What are the components of a glacier?
This hanging glacier above Lyman
Lake in Washington State may look simply like a mass of snow, but the crevasses
are evidence that it really is a glacier.
—United States Forest Service photograph/NSIDC
Photo: Barnard Glacier shows several medial
moraines. In this case, the widest medial moraines occur where additional
glaciers flow into Barnard Glacier.
—Austin S. Post photograph/NSIDC
Glaciers live a dynamic existence. Several elements contribute to glacier formation and growth. Snow falls in the accumulation area, usually the part of the glacier with the highest elevation, adding to the glacier's mass. As the snow slowly accumulates and turns to ice, the glacier increases in weight, forcing glacial movement. Further down the glacier is the ablation area, where most of the melting and evaporation occur. Between these two areas a balance is reached, where snowfall equals snowmelt. Here, the glacier is in equilibrium. Whenever this equilibrium is disturbed, either by increased snowfall or by excessive melting, the glacier either retreats or advances at more than its normal pace.
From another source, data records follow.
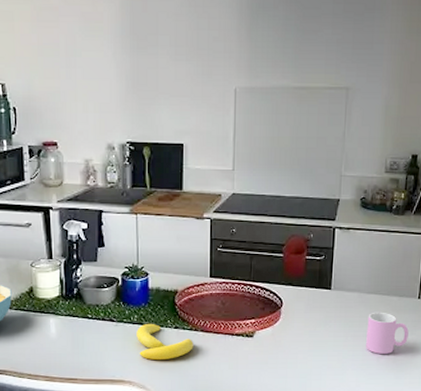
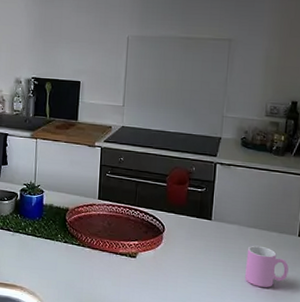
banana: present [137,323,194,360] -> none [30,235,81,271]

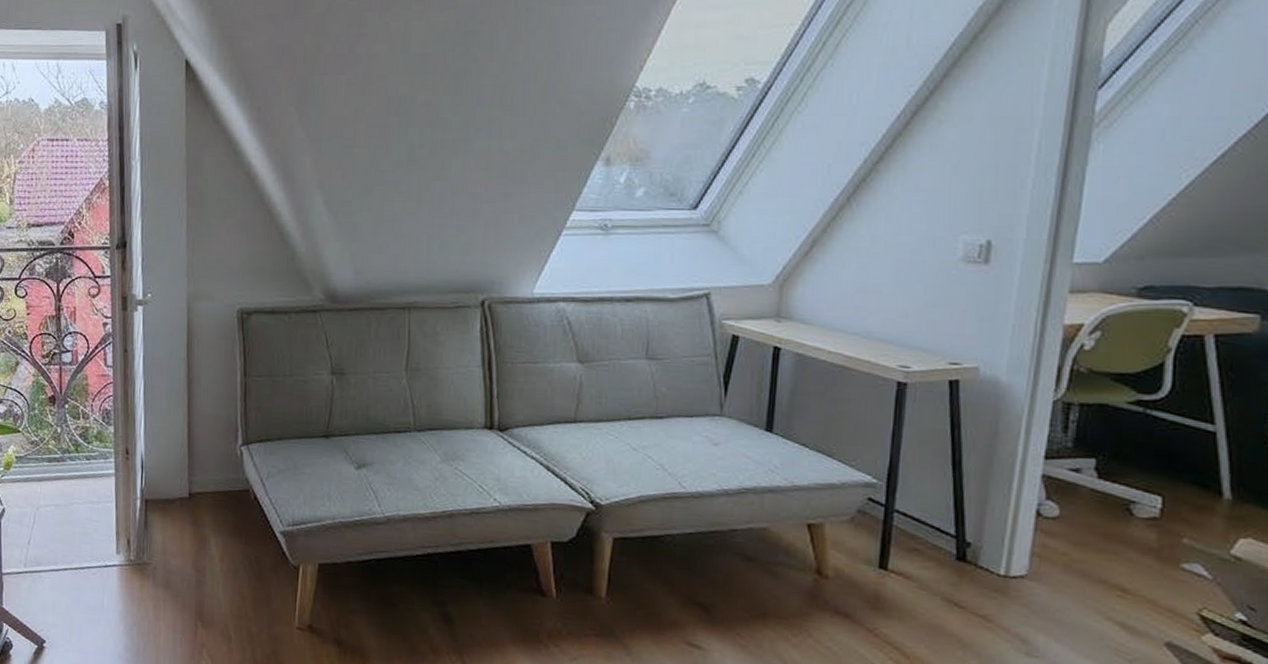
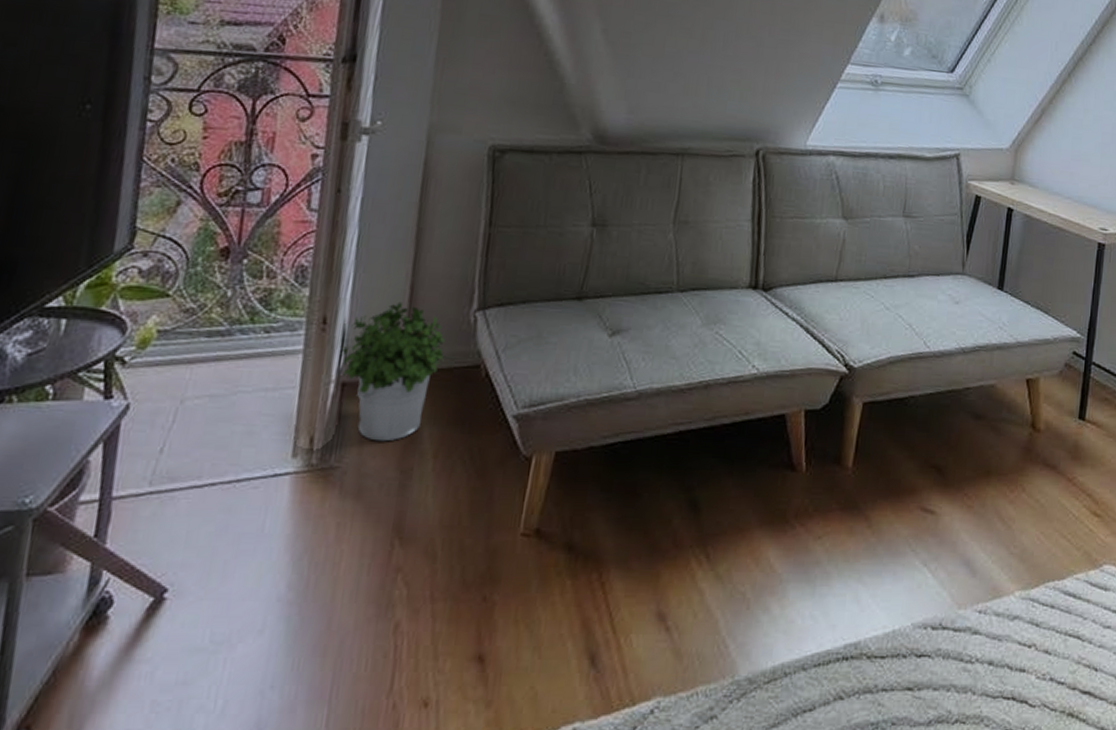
potted plant: none [140,437,220,547] -> present [339,302,445,442]

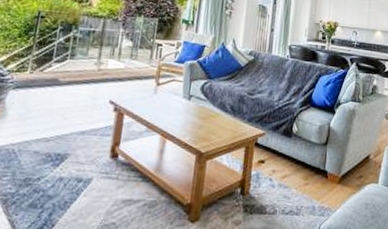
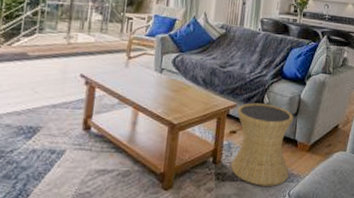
side table: none [259,131,324,220] -> present [231,103,294,186]

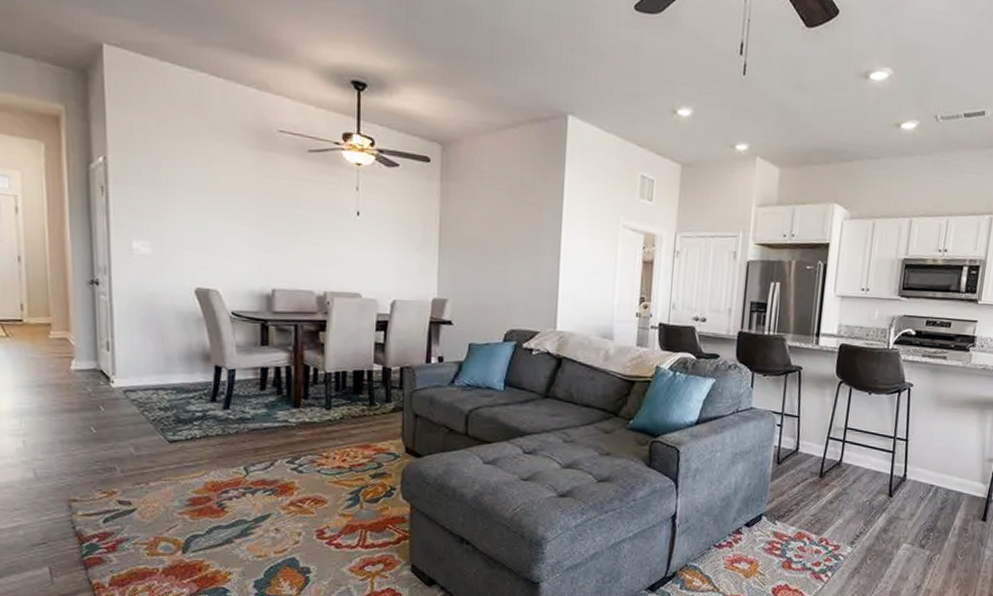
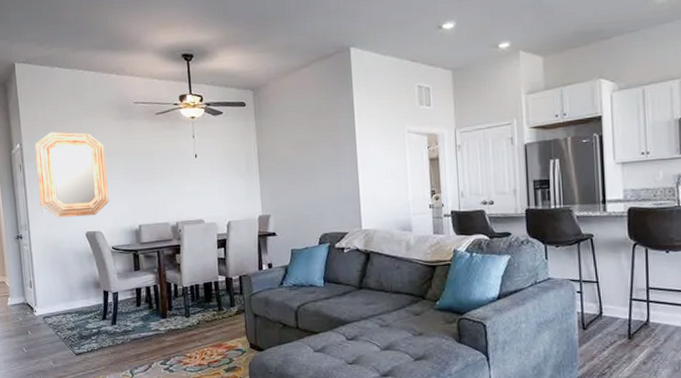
home mirror: none [126,149,233,269] -> present [34,131,109,218]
Several visible features are common to most glaciers. At locations where a glacier flows rapidly, giant cracks called crevasses are created, which may make travel across a glacier treacherous. Underneath the glacier, where glacier ice meets the ground, large amounts of rock and soil are ground up by the tremendous weight of the glacier.
Other common glacial features are moraines, created when the glacier pushes or carries along rocky debris as it moves. These long, dark bands of debris are visible on top and along the edges of glaciers. Medial moraines run down the middle of a glacier, lateral moraines along the sides, and terminal moraines are found at the terminus, or snout, of a glacier. Sometimes one glacier flows into another, creating combined wider morraines as shown in the photo to the left.